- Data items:
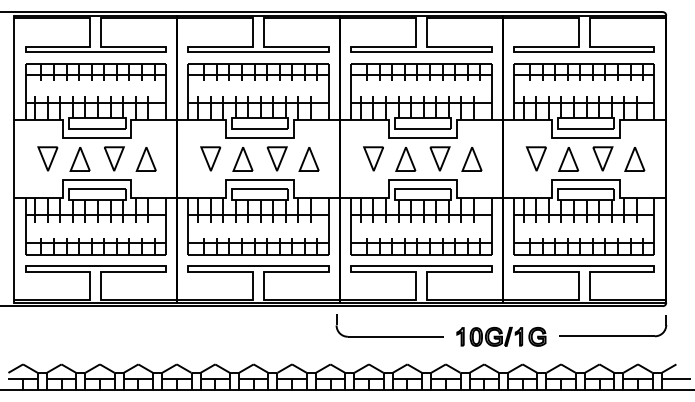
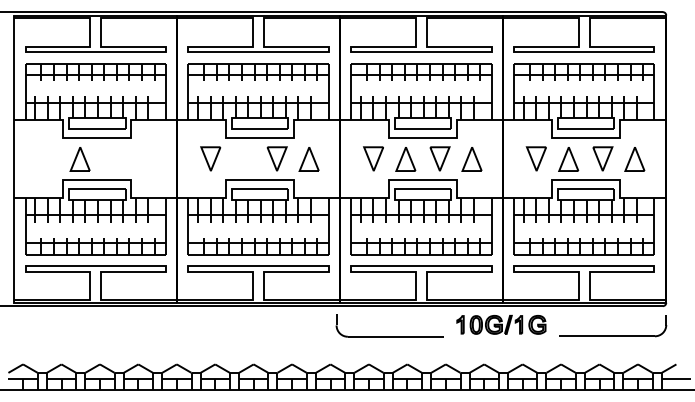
part at (47, 158): present -> none
part at (114, 158): present -> none
part at (145, 159): present -> none
part at (242, 159): present -> none
part at (501, 336) position: (501, 336) -> (501, 324)
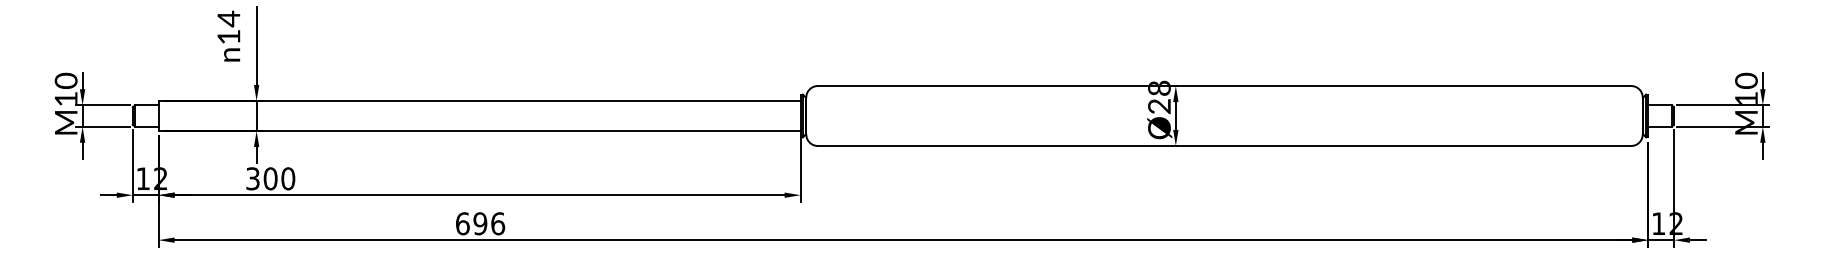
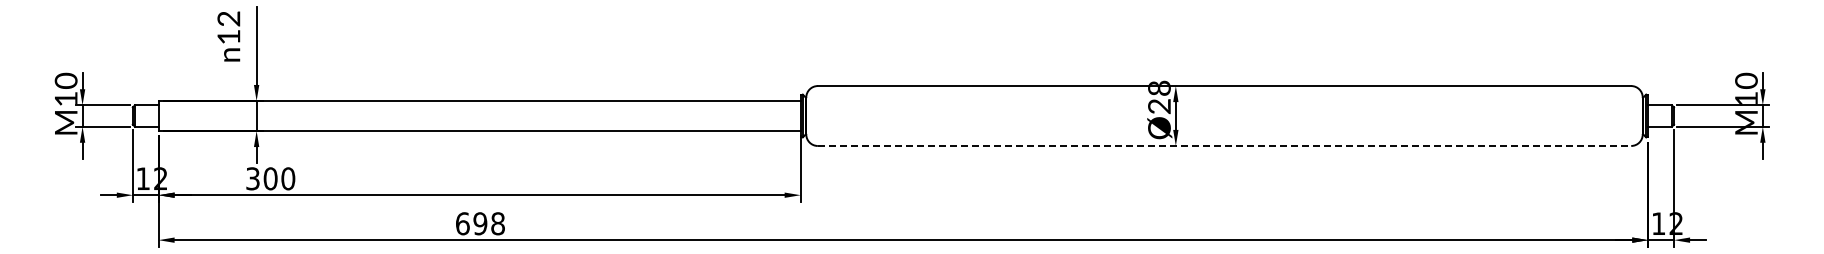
text at (228, 18): 14 -> 12
line at (1224, 145): solid -> dashed
text at (498, 223): 696 -> 698
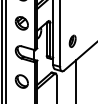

- Aim of the task:
Lay out the listing above as a JSON list of strings with one string per line, omitting blank lines and leaving the pictures out.

- Problem solution:
[
  "part at (47, 158): present -> none",
  "part at (114, 158): present -> none",
  "part at (145, 159): present -> none",
  "part at (242, 159): present -> none",
  "part at (501, 336) position: (501, 336) -> (501, 324)",
  "text at (228, 18): 14 -> 12",
  "line at (1224, 145): solid -> dashed",
  "text at (498, 223): 696 -> 698"
]